→ **Job**
Return every line of text from the records below word for word, and leave the pictures out of your answer.

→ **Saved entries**
====================
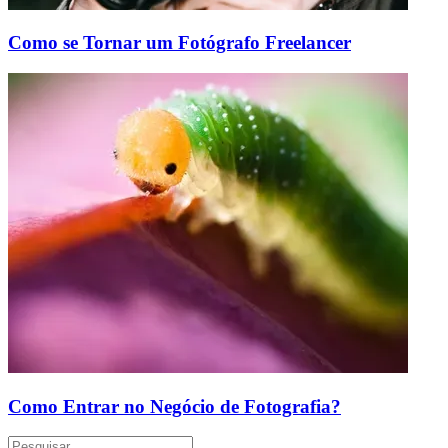
Como se Tornar um Fotógrafo Freelancer
Como Entrar no Negócio de Fotografia?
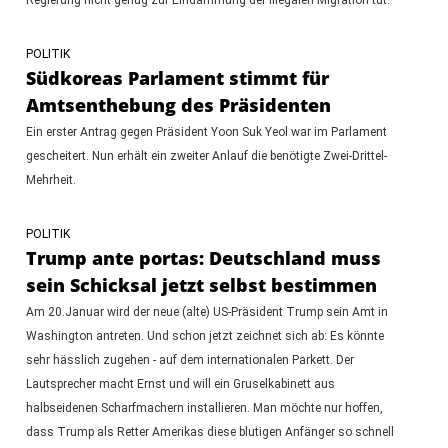
POLITIK
Südkoreas Parlament stimmt für
Amtsenthebung des Präsidenten
Ein erster Antrag gegen Präsident Yoon Suk Yeol war im Parlament
gescheitert. Nun erhält ein zweiter Anlauf die benötigte Zwei-Drittel-
Mehrheit.
POLITIK
Trump ante portas: Deutschland muss
sein Schicksal jetzt selbst bestimmen
Am 20.Januar wird der neue (alte) US-Präsident Trump sein Amt in
Washington antreten. Und schon jetzt zeichnet sich ab: Es könnte
sehr hässlich zugehen - auf dem internationalen Parkett. Der
Lautsprecher macht Ernst und will ein Gruselkabinett aus
halbseidenen Scharfmachern installieren. Man möchte nur hoffen,
dass Trump als Retter Amerikas diese blutigen Anfänger so schnell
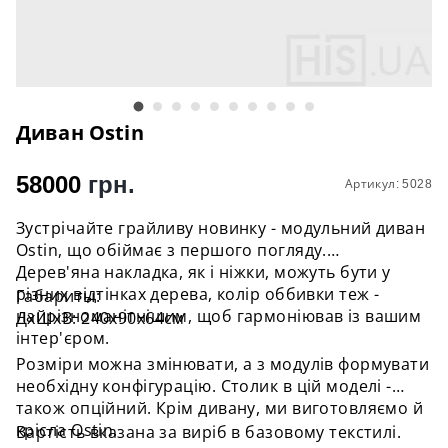
Диван Ostin
58000
грн.
Артикул: 5028
Зустрічайте грайливу новинку - модульний диван
Ostin, що обіймає з першого погляду.
Дерев'яна накладка, як і ніжки, можуть бути у
різних відтінках дерева, колір оббивки теж -
Габариты:
найрізноманітнішим, щоб гармоніював із вашим
ДхШхВ: 240х90х64см
інтер'єром.
Розміри можна змінювати, а з модулів формувати
необхідну конфігурацію. Столик в цій моделі -
також опційний. Крім дивану, ми виготовляємо й
крісла Ostin.
Вартість вказана за виріб в базовому текстилі.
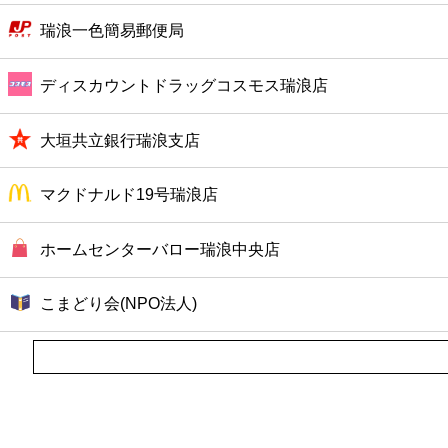
ファーストフード
瑞浪一色簡易郵便局
カフェ
ディスカウントドラッグコスモス瑞浪店
ショッピング
大垣共立銀行瑞浪支店
銀行
マクドナルド19号瑞浪店
公共
ホームセンターバロー瑞浪中央店
病院
こまどり会(NPO法人)
ホテル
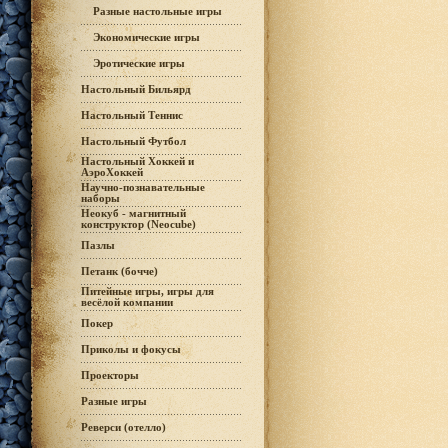
Разные настольные игры
Экономические игры
Эротические игры
Настольный Бильярд
Настольный Теннис
Настольный Футбол
Настольный Хоккей и
АэроХоккей
Научно-познавательные
наборы
Неокуб - магнитный
конструктор (Neocube)
Пазлы
Петанк (бочче)
Питейные игры, игры для
весёлой компании
Покер
Приколы и фокусы
Проекторы
Разные игры
Реверси (отелло)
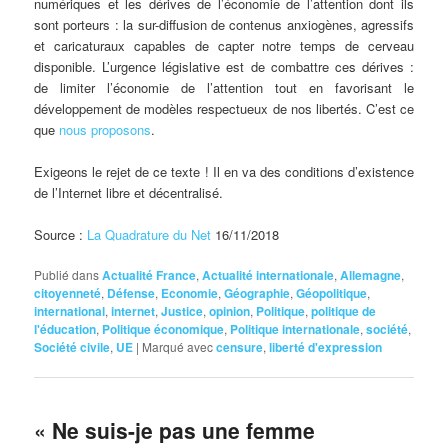
numériques et les dérives de l’économie de l’attention dont ils
sont porteurs : la sur-diffusion de contenus anxiogènes, agressifs
et caricaturaux capables de capter notre temps de cerveau
disponible. L’urgence législative est de combattre ces dérives :
de limiter l’économie de l’attention tout en favorisant le
développement de modèles respectueux de nos libertés. C’est ce
que
nous proposons
.
Exigeons le rejet de ce texte ! Il en va des conditions d’existence
de l’Internet libre et décentralisé.
Source :
La Quadrature du Net
16/11/2018
Publié dans
Actualité France
,
Actualité internationale
,
Allemagne
,
citoyenneté
,
Défense
,
Economie
,
Géographie
,
Géopolitique
,
international
,
internet
,
Justice
,
opinion
,
Politique
,
politique de
l'éducation
,
Politique économique
,
Politique internationale
,
société
,
Société civile
,
UE
|
Marqué avec
censure
,
liberté d'expression
« Ne suis-je pas une femme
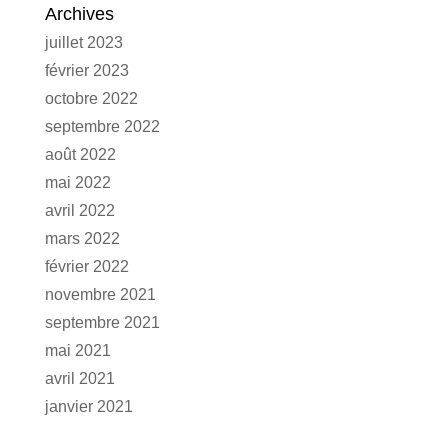
Archives
juillet 2023
février 2023
octobre 2022
septembre 2022
août 2022
mai 2022
avril 2022
mars 2022
février 2022
novembre 2021
septembre 2021
mai 2021
avril 2021
janvier 2021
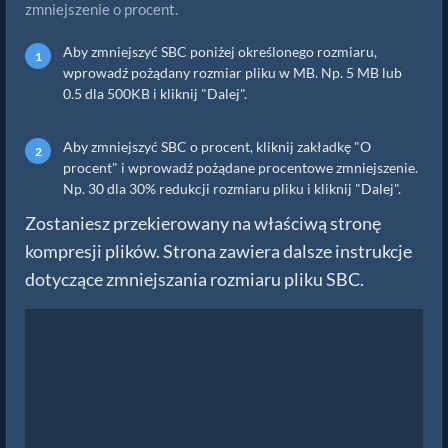
zmniejszenie o procent.
Aby zmniejszyć SBC poniżej określonego rozmiaru,
wprowadź pożądany rozmiar pliku w MB. Np. 5 MB lub
0.5 dla 500KB i kliknij "Dalej".
Aby zmniejszyć SBC o procent, kliknij zakładkę "O
procent" i wprowadź pożądane procentowe zmniejszenie.
Np. 30 dla 30% redukcji rozmiaru pliku i kliknij "Dalej".
Zostaniesz przekierowany na właściwą stronę
kompresji plików. Strona zawiera dalsze instrukcje
dotyczące zmniejszania rozmiaru pliku SBC.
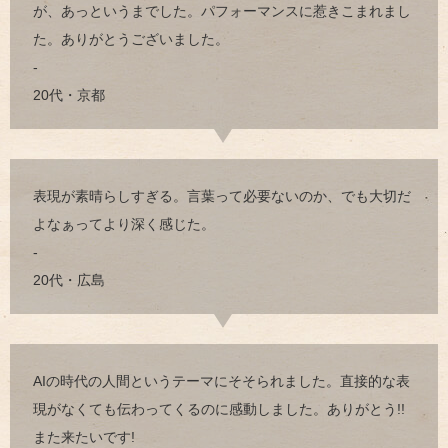
が、あっというまでした。パフォーマンスに惹きこまれまし
た。ありがとうございました。
-
20代・京都
表現が素晴らしすぎる。言葉って必要ないのか、でも大切だ
よなぁってより深く感じた。
-
20代・広島
AIの時代の人間というテーマにそそられました。直接的な表
現がなくても伝わってくるのに感動しました。ありがとう!!
また来たいです!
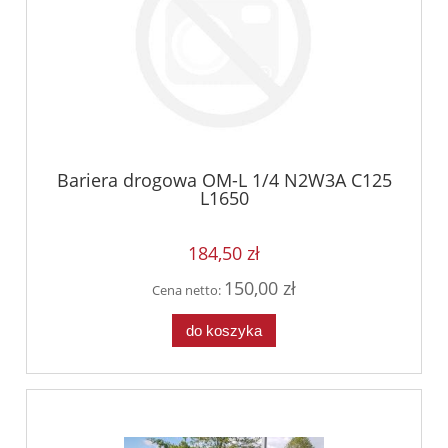
Bariera drogowa OM-L 1/4 N2W3A C125
L1650
184,50 zł
150,00 zł
Cena netto:
do koszyka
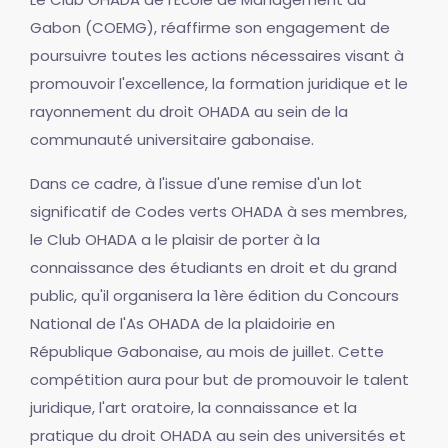
Gabon (COEMG), réaffirme son engagement de
poursuivre toutes les actions nécessaires visant à
promouvoir l'excellence, la formation juridique et le
rayonnement du droit OHADA au sein de la
communauté universitaire gabonaise.
Dans ce cadre, à l'issue d'une remise d'un lot
significatif de Codes verts OHADA à ses membres,
le Club OHADA a le plaisir de porter à la
connaissance des étudiants en droit et du grand
public, qu'il organisera la 1ère édition du Concours
National de l'As OHADA de la plaidoirie en
République Gabonaise, au mois de juillet. Cette
compétition aura pour but de promouvoir le talent
juridique, l'art oratoire, la connaissance et la
pratique du droit OHADA au sein des universités et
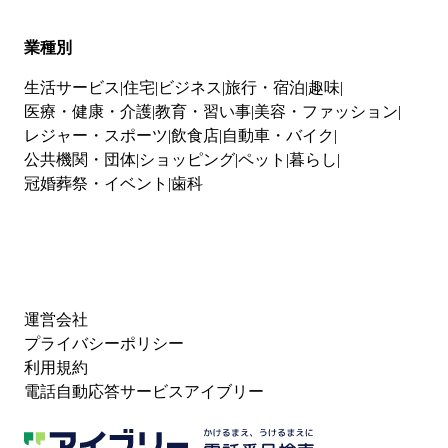
業種別
生活サービス
住宅
ビジネス
旅行・宿泊
趣味
医療・健康・介護
教育・習い事
美容・ファッション
レジャー・スポーツ
飲食店
自動車・バイク
公共機関・団体
ショッピング
ペット
暮らし
冠婚葬祭・イベント
歯科
運営会社
プライバシーポリシー
利用規約
電話自動応答サービスアイブリー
====================
→ **Answer for the task**
Como se Tornar um Fotógrafo Freelancer
Como Entrar no Negócio de Fotografia?
POLITIK
Südkoreas Parlament stimmt für
Amtsenthebung des Präsidenten
Ein erster Antrag gegen Präsident Yoon Suk Yeol war im Parlament
gescheitert. Nun erhält ein zweiter Anlauf die benötigte Zwei-Drittel-
Mehrheit.
POLITIK
Trump ante portas: Deutschland muss
sein Schicksal jetzt selbst bestimmen
Am 20.Januar wird der neue (alte) US-Präsident Trump sein Amt in
Washington antreten. Und schon jetzt zeichnet sich ab: Es könnte
sehr hässlich zugehen - auf dem internationalen Parkett. Der
Lautsprecher macht Ernst und will ein Gruselkabinett aus
halbseidenen Scharfmachern installieren. Man möchte nur hoffen,
dass Trump als Retter Amerikas diese blutigen Anfänger so schnell
Диван Ostin
58000
грн.
Артикул: 5028
Зустрічайте грайливу новинку - модульний диван
Ostin, що обіймає з першого погляду.
Дерев'яна накладка, як і ніжки, можуть бути у
різних відтінках дерева, колір оббивки теж -
Габариты:
найрізноманітнішим, щоб гармоніював із вашим
ДхШхВ: 240х90х64см
інтер'єром.
Розміри можна змінювати, а з модулів формувати
необхідну конфігурацію. Столик в цій моделі -
також опційний. Крім дивану, ми виготовляємо й
крісла Ostin.
Вартість вказана за виріб в базовому текстилі.
ファーストフード
瑞浪一色簡易郵便局
カフェ
ディスカウントドラッグコスモス瑞浪店
ショッピング
大垣共立銀行瑞浪支店
銀行
マクドナルド19号瑞浪店
公共
ホームセンターバロー瑞浪中央店
病院
こまどり会(NPO法人)
ホテル
Разные настольные игры
Экономические игры
Эротические игры
Настольный Бильярд
Настольный Теннис
Настольный Футбол
Настольный Хоккей и
АэроХоккей
Научно-познавательные
наборы
Неокуб - магнитный
конструктор (Neocube)
Пазлы
Петанк (бочче)
Питейные игры, игры для
весёлой компании
Покер
Приколы и фокусы
Проекторы
Разные игры
Реверси (отелло)
numériques et les dérives de l’économie de l’attention dont ils
sont porteurs : la sur-diffusion de contenus anxiogènes, agressifs
et caricaturaux capables de capter notre temps de cerveau
disponible. L’urgence législative est de combattre ces dérives :
de limiter l’économie de l’attention tout en favorisant le
développement de modèles respectueux de nos libertés. C’est ce
que
nous proposons
.
Exigeons le rejet de ce texte ! Il en va des conditions d’existence
de l’Internet libre et décentralisé.
Source :
La Quadrature du Net
16/11/2018
Publié dans
Actualité France
,
Actualité internationale
,
Allemagne
,
citoyenneté
,
Défense
,
Economie
,
Géographie
,
Géopolitique
,
international
,
internet
,
Justice
,
opinion
,
Politique
,
politique de
l'éducation
,
Politique économique
,
Politique internationale
,
société
,
Société civile
,
UE
|
Marqué avec
censure
,
liberté d'expression
« Ne suis-je pas une femme
Archives
juillet 2023
février 2023
octobre 2022
septembre 2022
août 2022
mai 2022
avril 2022
mars 2022
février 2022
novembre 2021
septembre 2021
mai 2021
avril 2021
janvier 2021
zmniejszenie o procent.
Aby zmniejszyć SBC poniżej określonego rozmiaru,
wprowadź pożądany rozmiar pliku w MB. Np. 5 MB lub
0.5 dla 500KB i kliknij "Dalej".
Aby zmniejszyć SBC o procent, kliknij zakładkę "O
procent" i wprowadź pożądane procentowe zmniejszenie.
Np. 30 dla 30% redukcji rozmiaru pliku i kliknij "Dalej".
Zostaniesz przekierowany na właściwą stronę
kompresji plików. Strona zawiera dalsze instrukcje
dotyczące zmniejszania rozmiaru pliku SBC.
が、あっというまでした。パフォーマンスに惹きこまれまし
た。ありがとうございました。
-
20代・京都
表現が素晴らしすぎる。言葉って必要ないのか、でも大切だ
よなぁってより深く感じた。
-
20代・広島
AIの時代の人間というテーマにそそられました。直接的な表
現がなくても伝わってくるのに感動しました。ありがとう!!
また来たいです!
Bariera drogowa OM-L 1/4 N2W3A C125
L1650
184,50 zł
150,00 zł
Cena netto:
do koszyka
Gabon (COEMG), réaffirme son engagement de
poursuivre toutes les actions nécessaires visant à
promouvoir l'excellence, la formation juridique et le
rayonnement du droit OHADA au sein de la
communauté universitaire gabonaise.
Dans ce cadre, à l'issue d'une remise d'un lot
significatif de Codes verts OHADA à ses membres,
le Club OHADA a le plaisir de porter à la
connaissance des étudiants en droit et du grand
public, qu'il organisera la 1ère édition du Concours
National de l'As OHADA de la plaidoirie en
République Gabonaise, au mois de juillet. Cette
compétition aura pour but de promouvoir le talent
juridique, l'art oratoire, la connaissance et la
pratique du droit OHADA au sein des universités et
業種別
生活サービス
住宅
ビジネス
旅行・宿泊
趣味
医療・健康・介護
教育・習い事
美容・ファッション
レジャー・スポーツ
飲食店
自動車・バイク
公共機関・団体
ショッピング
ペット
暮らし
冠婚葬祭・イベント
歯科
運営会社
プライバシーポリシー
利用規約
電話自動応答サービスアイブリー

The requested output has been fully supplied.